There is an ongoing body of research demonstrating the impact performance conversations have on both recipients’ and managers’ brains. The level of anxiety it generates, often prevents team members from engaging their pre-frontal context and remembering or learning from the experience.
This is disappointing when we know that one of the most critical factors in employee retention is the perception they have of their manager’s investment in their career. So how do you deliver the feedback they need while ensuring this remains a positive experience for them?
We have prepared three techniques you can apply in your upcoming conversations.
1. Prepare to shift your mindset
You are not delivering performance feedback, you are facilitating a growth opportunity.
In her book ‘Mindset’, Carol Dweck outlines the difference between fixed and growth mindset. The single most powerful word to embrace a growth mindset is: YET. Here are some examples of growth mindset feedback:
· “I have not seen you present in a compelling way yet, how can we grow your presenting skills next month?”
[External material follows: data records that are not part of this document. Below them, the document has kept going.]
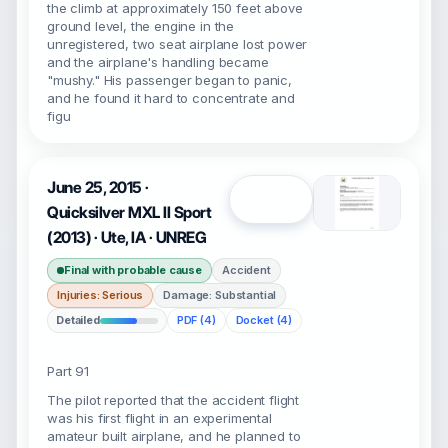
the climb at approximately 150 feet above
ground level, the engine in the
unregistered, two seat airplane lost power
and the airplane's handling became
"mushy." His passenger began to panic,
and he found it hard to concentrate and
figu
June 25, 2015 ·
Open
Quicksilver MXL II Sport
(2013) · Ute, IA · UNREG
Final with probable cause
Accident
Injuries: Serious
Damage: Substantial
Detailed
PDF (4)
Docket (4)
Part 91
The pilot reported that the accident flight
was his first flight in an experimental
amateur built airplane, and he planned to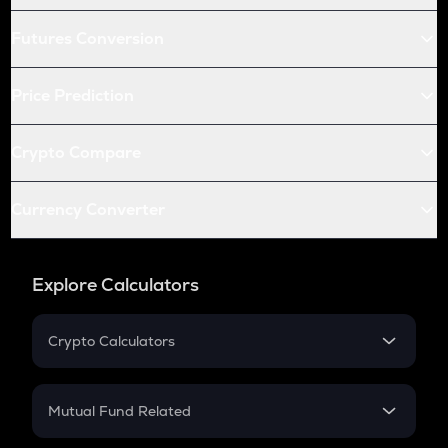
Futures Conversion
Price Prediction
Crypto Compare
Currency Converter
Explore Calculators
Crypto Calculators
Crypto SIP Calculator
Crypto Return
Mutual Fund Related
Crypto Tax
Mutual Fund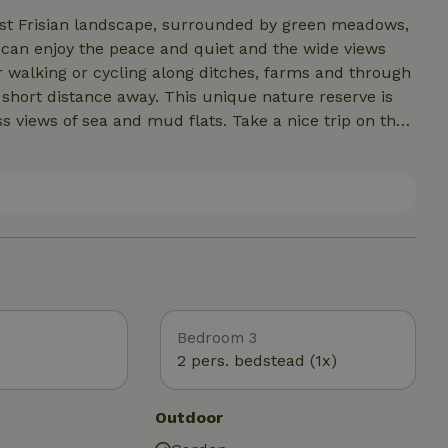
vast Frisian landscape, surrounded by green meadows,
u can enjoy the peace and quiet and the wide views
or walking or cycling along ditches, farms and through
short distance away. This unique nature reserve is
ss views of sea and mud flats. Take a nice trip on the
scover the Wadden area during a day out. In addition,
 terraces and nice stores. So you can combine the
sian towns.
Bedroom 3
2 pers. bedstead (1x)
Outdoor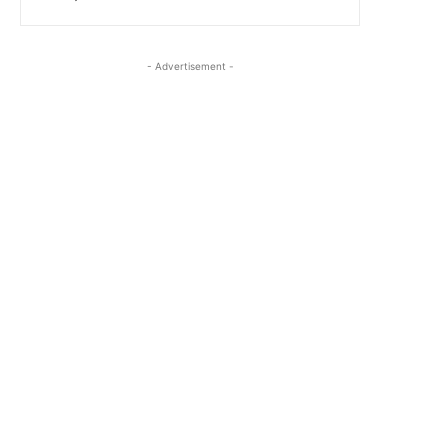
- Advertisement -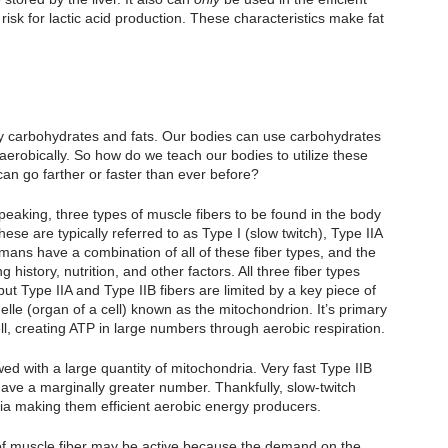
isk for lactic acid production. These characteristics make fat 
by carbohydrates and fats. Our bodies can use carbohydrates 
aerobically. So how do we teach our bodies to utilize these 
 can go farther or faster than ever before?
aking, three types of muscle fibers to be found in the body 
hese are typically referred to as Type I (slow twitch), Type IIA 
humans have a combination of all of these fiber types, and the 
 history, nutrition, and other factors. All three fiber types 
ut Type IIA and Type IIB fibers are limited by a key piece of 
nelle (organ of a cell) known as the mitochondrion. It’s primary 
ell, creating ATP in large numbers through aerobic respiration.
ed with a large quantity of mitochondria. Very fast Type IIB 
ave a marginally greater number. Thankfully, slow-twitch 
a making them efficient aerobic energy producers. 
s of muscle fiber may be active because the demand on the 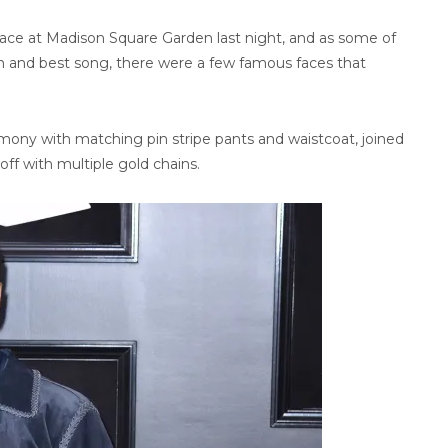
e at Madison Square Garden last night, and as some of
um and best song, there were a few famous faces that
ony with matching pin stripe pants and waistcoat, joined
off with multiple gold chains.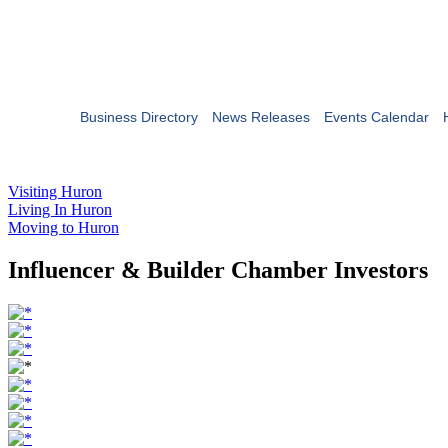
Business Directory
News Releases
Events Calendar
Visiting Huron
Living In Huron
Moving to Huron
Influencer & Builder Chamber Investors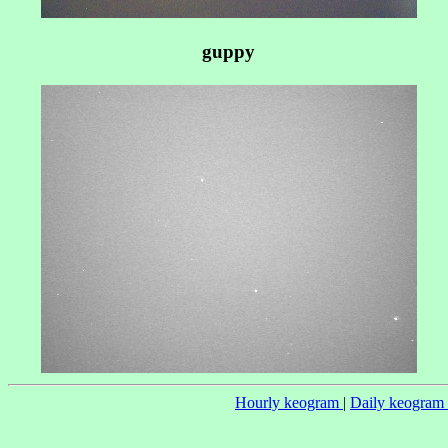
guppy
Hourly keogram
|
Daily keogram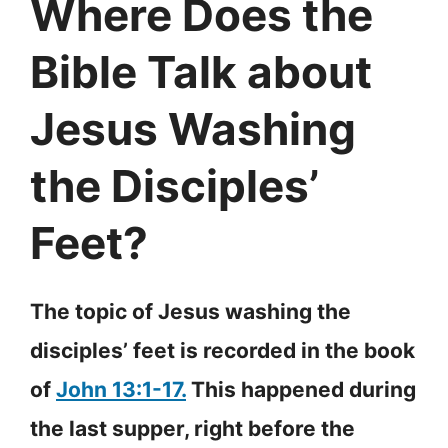
Where Does the
Bible Talk about
Jesus Washing
the Disciples’
Feet?
The topic of Jesus washing the
disciples’ feet is recorded in the book
of
John 13:1-17.
This happened during
the last supper, right before the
· “You are not quite yet able to respond to stress in a resilient way. Let’s work on this in the next few weeks: what can you do differently?”
By engaging your team member to think about what they will do next, you are decreasing the fight or flight response they experience when hearing your comments about what they have not done or failed at.
It is likely that you will be a little anxious yourself during the conversation and you may forget how to frame the conversation effectively when in the middle of it. It is a good idea to prepare and have some notes ready. What have you seen from your team member that has surprised you in a positive way? What would you like to see from them in the next three months that would indicate they are growing?
2. Take before you give
This can feel counter-intuitive particularly because feedback should be considered as a gift. To decrease your employee’s anxiety about the upcoming conversation, start by asking them for feedback on your leadership first. Many managers share that they have tried to no avail as their team members tend to politely respond that all is well. A technique to ensure you receive an answer, is to frame your question differently:
· “What is one thing I could do differently in my leadership of the team?”
· “Can you please share one thing that you would find helpful for me to support your growth?”
When you ask for ‘one thing’, they will have to find something to share and if you are listening deeply, this should give you some insights about what they are really thinking.
3. Ask questions and then ask more
The best way for humans to learn is to find their own answers. Most of the time, your team member will know what they have done well and what they should improve. By giving them an opportunity to articulate this themselves, you are giving them a true coaching experience. Based on your own preparation, you can articulate questions that will then help you deliver your feedback on the areas that matter:
· “When thinking about your presentation skills, what do you feel you have improved? What do you need to do next?”
Finally, the impact of your performance meetings does not solely lie in your delivery on the moment, but in the frequency of your development conversations. Monthly chats will ensure that junior members of your organisation feel that their leaders care about their career and that this is a good place to learn and grow.